Renal papillary necrosis is characterized by pyelocalyceal and ureteral occlusions, which are due to clots and necrotic papillae, and may have various causes including diabetes, analgesics, and SCD. The main cause of papillary necrosis in SCD is related to the environment of the renal medulla, which is hypertonic, hypoxic, and favors the sickling of red blood cells.5 If the ischemic process is due to a temporary spasm and normal circulation is restored, the tissues that are affected would be able to recover. However, if the ischemia continues and perfusion is not restored, these factors lead to coagulative necrosis and tubular fibrosis, which are irreversible processes.9

A CT scan shows ischemic changes with greater accuracy than US. In helical CT, changes that lead to renal papillary necrosis may be observed at the beginning of the corticomedullary phase, but these can be better described using urography. In urography, changes are presented as poorly margined areas of enhancement, which are reduced at the point of the medullary pyramid.10

In this case, no regular outpatient follow-up was conducted, which hampered the possibility of early intervention with respect to the renal manifestations or any attempts to prevent the vascular event in question. Measures to prevent such renal lesions include angiotensin converting enzyme inhibitors and hydroxyurea, which are believed to provide the greatest benefits in the control of sickle cell nephropathy. The early identification of risk factors for renal involvement may allow the physician to provide appropriate treatment to the patient.5,7,8

Studies indicate that lactate dehydrogenase (LDH) may be used as an early marker for identifying the risk of kidney failure in SCD patients. The serum LDH levels are used as a measure of intravascular hemolysis, which is a major pathological mechanism of cardiovascular complications as well as pulmonary, gastrointestinal, and renal manifestations of SCD patients.8,10 Exacerbated hemolysis is associated with early mortality in patients with this disease.8

Regarding the clinical evolution of his disease, this patient received hypertensive emergency treatment, including intravenous sodium nitroprusside and dialysis for blood volume and metabolic control. He was then discharged and continued to receive outpatient dialysis. The evolution of this disease will undoubtedly increase the morbidity of SCD patients and it is correlated with an increased mortality rate.

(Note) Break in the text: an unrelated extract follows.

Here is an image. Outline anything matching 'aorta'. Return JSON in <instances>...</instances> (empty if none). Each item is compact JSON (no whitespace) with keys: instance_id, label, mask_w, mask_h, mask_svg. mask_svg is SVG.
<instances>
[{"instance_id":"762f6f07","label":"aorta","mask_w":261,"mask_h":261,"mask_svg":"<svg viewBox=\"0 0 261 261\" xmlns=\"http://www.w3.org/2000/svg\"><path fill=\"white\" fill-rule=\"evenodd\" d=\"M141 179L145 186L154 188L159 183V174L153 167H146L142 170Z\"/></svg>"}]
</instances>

It is extremely important to recognize sickling mechanisms and how they affect renal disorders. It is also necessary to understand that renal changes occur over the years in SCD patients, and when accompanied by clinical symptoms such as hematuria, microalbuminuria, and proteinuria, it signals the necessity of improved patient care. Prompt care will prevent more serious and permanent injuries such as renal papillary necrosis and consequent renal insufficiency that requires dialysis and can further impair the quality of life and increase the mortality of SCD patients.

The authors declare no conflicts of interest.